WHAT YOU NEED TO DO
Only the pictures should be dropped; copy the rest of the entries exactly.

Dataset excerpts

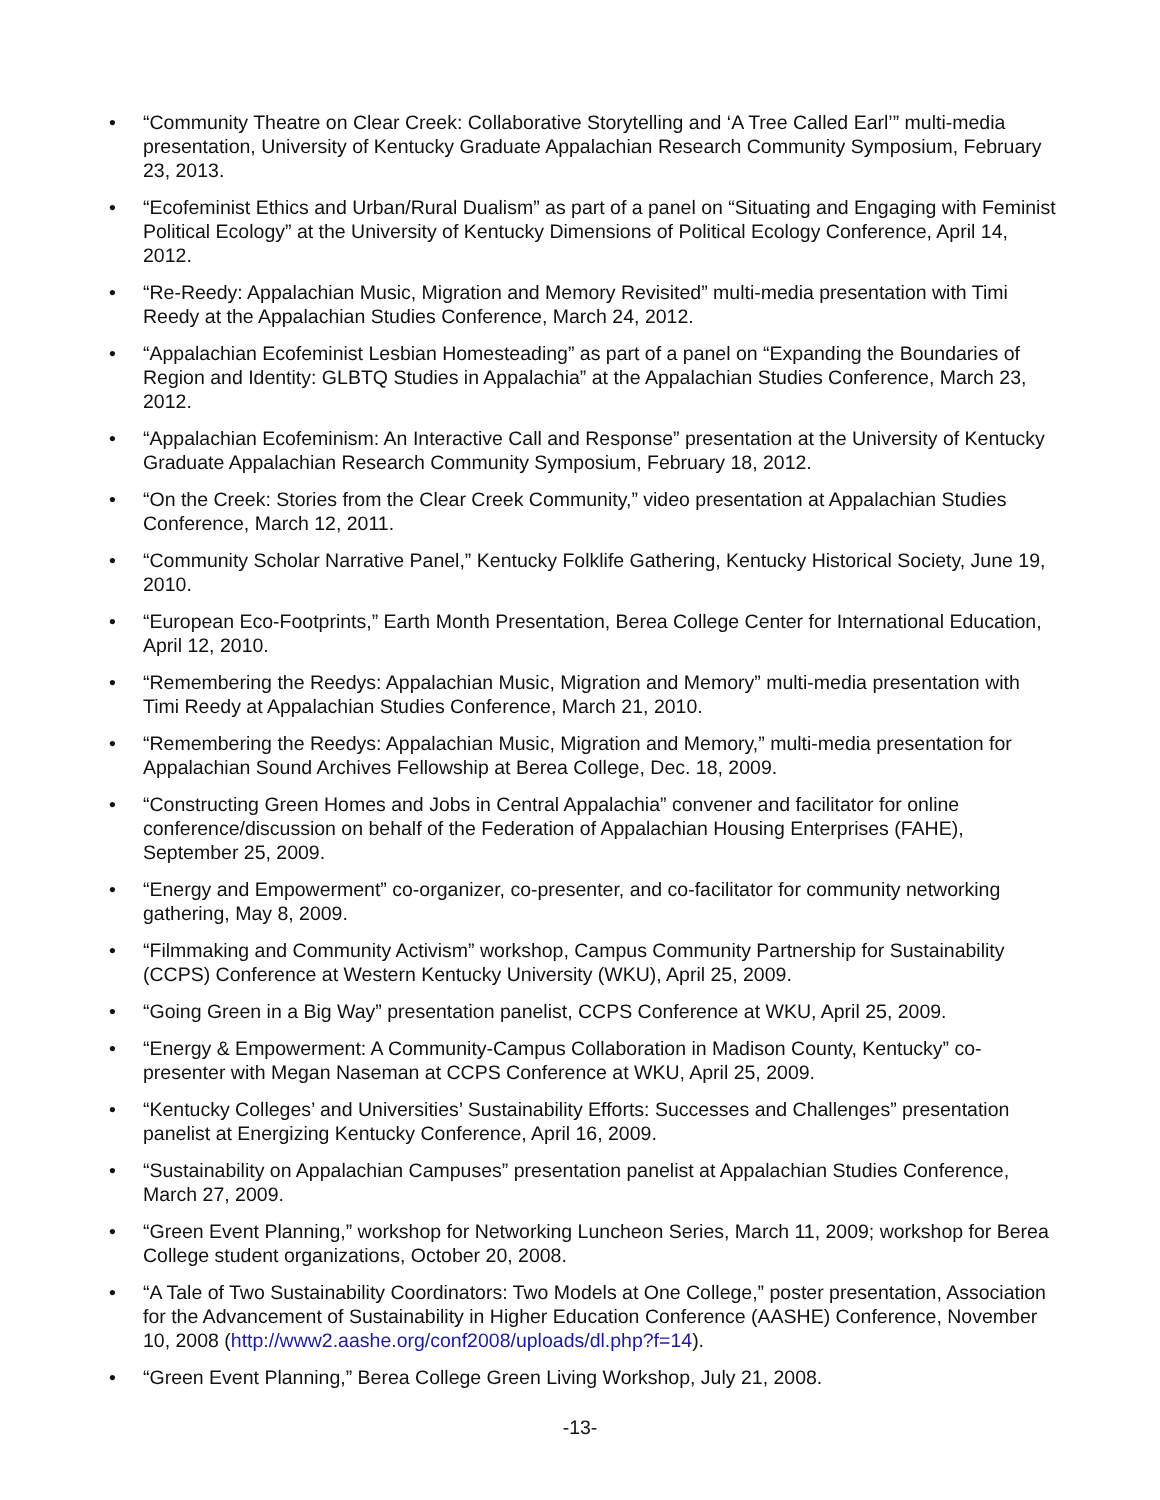• “Community Theatre on Clear Creek: Collaborative Storytelling and ‘A Tree Called Earl’” multi-media presentation, University of Kentucky Graduate Appalachian Research Community Symposium, February 23, 2013.
• “Ecofeminist Ethics and Urban/Rural Dualism” as part of a panel on “Situating and Engaging with Feminist Political Ecology” at the University of Kentucky Dimensions of Political Ecology Conference, April 14, 2012.
• “Re-Reedy: Appalachian Music, Migration and Memory Revisited” multi-media presentation with Timi Reedy at the Appalachian Studies Conference, March 24, 2012.
• “Appalachian Ecofeminist Lesbian Homesteading” as part of a panel on “Expanding the Boundaries of Region and Identity: GLBTQ Studies in Appalachia” at the Appalachian Studies Conference, March 23, 2012.
• “Appalachian Ecofeminism: An Interactive Call and Response” presentation at the University of Kentucky Graduate Appalachian Research Community Symposium, February 18, 2012.
• “On the Creek: Stories from the Clear Creek Community,” video presentation at Appalachian Studies Conference, March 12, 2011.
• “Community Scholar Narrative Panel,” Kentucky Folklife Gathering, Kentucky Historical Society, June 19, 2010.
• “European Eco-Footprints,” Earth Month Presentation, Berea College Center for International Education, April 12, 2010.
• “Remembering the Reedys: Appalachian Music, Migration and Memory” multi-media presentation with Timi Reedy at Appalachian Studies Conference, March 21, 2010.
• “Remembering the Reedys: Appalachian Music, Migration and Memory,” multi-media presentation for Appalachian Sound Archives Fellowship at Berea College, Dec. 18, 2009.
• “Constructing Green Homes and Jobs in Central Appalachia” convener and facilitator for online conference/discussion on behalf of the Federation of Appalachian Housing Enterprises (FAHE), September 25, 2009.
• “Energy and Empowerment” co-organizer, co-presenter, and co-facilitator for community networking gathering, May 8, 2009.
• “Filmmaking and Community Activism” workshop, Campus Community Partnership for Sustainability (CCPS) Conference at Western Kentucky University (WKU), April 25, 2009.
• “Going Green in a Big Way” presentation panelist, CCPS Conference at WKU, April 25, 2009.
• “Energy & Empowerment: A Community-Campus Collaboration in Madison County, Kentucky” co-presenter with Megan Naseman at CCPS Conference at WKU, April 25, 2009.
• “Kentucky Colleges’ and Universities’ Sustainability Efforts: Successes and Challenges” presentation panelist at Energizing Kentucky Conference, April 16, 2009.
• “Sustainability on Appalachian Campuses” presentation panelist at Appalachian Studies Conference, March 27, 2009.
• “Green Event Planning,” workshop for Networking Luncheon Series, March 11, 2009; workshop for Berea College student organizations, October 20, 2008.
• “A Tale of Two Sustainability Coordinators: Two Models at One College,” poster presentation, Association for the Advancement of Sustainability in Higher Education Conference (AASHE) Conference, November 10, 2008 (http://www2.aashe.org/conf2008/uploads/dl.php?f=14).
• “Green Event Planning,” Berea College Green Living Workshop, July 21, 2008.
-13-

RESULT FOR THIS EXERCISE
• “Community Theatre on Clear Creek: Collaborative Storytelling and ‘A Tree Called Earl’” multi-media presentation, University of Kentucky Graduate Appalachian Research Community Symposium, February 23, 2013.
• “Ecofeminist Ethics and Urban/Rural Dualism” as part of a panel on “Situating and Engaging with Feminist Political Ecology” at the University of Kentucky Dimensions of Political Ecology Conference, April 14, 2012.
• “Re-Reedy: Appalachian Music, Migration and Memory Revisited” multi-media presentation with Timi Reedy at the Appalachian Studies Conference, March 24, 2012.
• “Appalachian Ecofeminist Lesbian Homesteading” as part of a panel on “Expanding the Boundaries of Region and Identity: GLBTQ Studies in Appalachia” at the Appalachian Studies Conference, March 23, 2012.
• “Appalachian Ecofeminism: An Interactive Call and Response” presentation at the University of Kentucky Graduate Appalachian Research Community Symposium, February 18, 2012.
• “On the Creek: Stories from the Clear Creek Community,” video presentation at Appalachian Studies Conference, March 12, 2011.
• “Community Scholar Narrative Panel,” Kentucky Folklife Gathering, Kentucky Historical Society, June 19, 2010.
• “European Eco-Footprints,” Earth Month Presentation, Berea College Center for International Education, April 12, 2010.
• “Remembering the Reedys: Appalachian Music, Migration and Memory” multi-media presentation with Timi Reedy at Appalachian Studies Conference, March 21, 2010.
• “Remembering the Reedys: Appalachian Music, Migration and Memory,” multi-media presentation for Appalachian Sound Archives Fellowship at Berea College, Dec. 18, 2009.
• “Constructing Green Homes and Jobs in Central Appalachia” convener and facilitator for online conference/discussion on behalf of the Federation of Appalachian Housing Enterprises (FAHE), September 25, 2009.
• “Energy and Empowerment” co-organizer, co-presenter, and co-facilitator for community networking gathering, May 8, 2009.
• “Filmmaking and Community Activism” workshop, Campus Community Partnership for Sustainability (CCPS) Conference at Western Kentucky University (WKU), April 25, 2009.
• “Going Green in a Big Way” presentation panelist, CCPS Conference at WKU, April 25, 2009.
• “Energy & Empowerment: A Community-Campus Collaboration in Madison County, Kentucky” co-presenter with Megan Naseman at CCPS Conference at WKU, April 25, 2009.
• “Kentucky Colleges’ and Universities’ Sustainability Efforts: Successes and Challenges” presentation panelist at Energizing Kentucky Conference, April 16, 2009.
• “Sustainability on Appalachian Campuses” presentation panelist at Appalachian Studies Conference, March 27, 2009.
• “Green Event Planning,” workshop for Networking Luncheon Series, March 11, 2009; workshop for Berea College student organizations, October 20, 2008.
• “A Tale of Two Sustainability Coordinators: Two Models at One College,” poster presentation, Association for the Advancement of Sustainability in Higher Education Conference (AASHE) Conference, November 10, 2008 (http://www2.aashe.org/conf2008/uploads/dl.php?f=14).
• “Green Event Planning,” Berea College Green Living Workshop, July 21, 2008.
-13-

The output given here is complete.